Письмо это было от племянника m-r Жозеф; он извещал Бельтова о смерти старика. Жизнь этого простого, благородного существа так, как текла, тихо и ясно, так и потухла. Он был много лет главным учителем в сельской школе, недалеко от Женевы. Дни два ему нездоровилось, на третий казалось лучше; едва переставляя ноги, он отправился в учебную залу; там он упал в обморок, его перенесли домой, пустили ему кровь, он пришел в себя, был в полной памяти, простился с детьми, которые молча стояли, испуганные и растерянные, около его кровати, звал их гулять и прыгать на его могилу, потом спросил портрет Вольдемара, долго с любовью смотрел на него и сказал племяннику: «Какой бы человек мог из него выйти… да, видно, старик дядя лучше знал… Отошли этот портрет к Вольдемару после… адрес у меня в портфельке, в старом, на котором портрет Вашингтона… Жаль Вольдемара… очень жаль…»
«Тут, – писал племянник, – больной начал бредить, лицо его приняло задумчивое выражение последних минут жизни; oн велел себя приподнять и, открывши светлые глаза, хотел что-то сказать детям, но язык не повиновался.

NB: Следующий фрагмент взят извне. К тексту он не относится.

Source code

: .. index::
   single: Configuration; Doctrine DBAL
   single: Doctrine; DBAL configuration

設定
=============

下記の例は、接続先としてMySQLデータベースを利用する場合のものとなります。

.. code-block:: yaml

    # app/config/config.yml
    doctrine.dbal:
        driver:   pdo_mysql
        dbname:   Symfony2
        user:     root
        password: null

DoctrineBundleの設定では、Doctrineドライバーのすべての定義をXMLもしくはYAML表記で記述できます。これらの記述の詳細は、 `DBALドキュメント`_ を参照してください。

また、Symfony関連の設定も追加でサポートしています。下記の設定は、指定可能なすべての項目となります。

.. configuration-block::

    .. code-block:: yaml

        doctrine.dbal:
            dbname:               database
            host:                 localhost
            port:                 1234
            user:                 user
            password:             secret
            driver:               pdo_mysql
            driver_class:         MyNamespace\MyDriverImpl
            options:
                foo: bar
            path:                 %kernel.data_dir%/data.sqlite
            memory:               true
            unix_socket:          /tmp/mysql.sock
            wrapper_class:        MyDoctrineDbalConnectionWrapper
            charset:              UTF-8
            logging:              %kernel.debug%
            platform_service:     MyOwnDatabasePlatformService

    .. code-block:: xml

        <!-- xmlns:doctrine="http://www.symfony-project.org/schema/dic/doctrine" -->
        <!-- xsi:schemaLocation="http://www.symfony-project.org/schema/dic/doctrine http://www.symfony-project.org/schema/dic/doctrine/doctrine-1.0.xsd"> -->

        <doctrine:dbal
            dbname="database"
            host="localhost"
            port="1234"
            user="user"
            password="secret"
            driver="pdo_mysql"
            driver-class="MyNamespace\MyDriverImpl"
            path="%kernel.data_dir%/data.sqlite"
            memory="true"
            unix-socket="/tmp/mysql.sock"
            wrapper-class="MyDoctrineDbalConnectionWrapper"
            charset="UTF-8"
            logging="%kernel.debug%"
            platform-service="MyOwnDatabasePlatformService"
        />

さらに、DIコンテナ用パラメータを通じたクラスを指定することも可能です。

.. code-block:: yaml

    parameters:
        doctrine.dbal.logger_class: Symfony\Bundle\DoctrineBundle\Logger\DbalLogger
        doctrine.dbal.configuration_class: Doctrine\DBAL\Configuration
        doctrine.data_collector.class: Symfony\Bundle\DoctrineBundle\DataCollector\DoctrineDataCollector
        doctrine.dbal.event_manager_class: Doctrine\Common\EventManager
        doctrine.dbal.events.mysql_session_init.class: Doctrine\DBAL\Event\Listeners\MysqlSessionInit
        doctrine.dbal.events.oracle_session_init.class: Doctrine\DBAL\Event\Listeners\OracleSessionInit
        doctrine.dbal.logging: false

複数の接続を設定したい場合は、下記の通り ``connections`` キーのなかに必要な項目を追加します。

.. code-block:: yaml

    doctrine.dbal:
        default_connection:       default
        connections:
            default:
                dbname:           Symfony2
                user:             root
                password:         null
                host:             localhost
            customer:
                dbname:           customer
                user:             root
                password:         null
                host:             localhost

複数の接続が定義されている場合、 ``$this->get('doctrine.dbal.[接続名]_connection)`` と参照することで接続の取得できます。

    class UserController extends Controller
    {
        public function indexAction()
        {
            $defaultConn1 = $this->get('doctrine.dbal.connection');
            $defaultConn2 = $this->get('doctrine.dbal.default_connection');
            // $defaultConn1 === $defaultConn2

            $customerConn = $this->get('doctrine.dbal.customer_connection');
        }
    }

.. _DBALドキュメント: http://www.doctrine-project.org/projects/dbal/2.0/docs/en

Он улыбнулся им, и седая голова его упала на грудь. Мы схоронили его на нашем сельском кладбище между органистом и кистером».
Бельтов прочитал письмо, положил его на стол, отер слезу, прошелся по комнате, постоял у окна, снова взял письмо, прочел его от доски до доски. «Удивительный человек! Удивительный человек! – бормотал он сквозь зубы. – Пресчастливый человек, умел довольствоваться, умел трудиться, быть полезным на всяком месте, куда судьба его ни бросала… Теперь на всем земном шаре у меня мать и более никого… никого… Хоть изредка дойдет, бывало, весть о старике, и хорошо, ну, просто я бывал доволен сознанием, что он существует. И его нет! Фу, как тяжело все это! Право, если б вперед говорили условия, мало нашлось бы дураков, которые решились бы жить».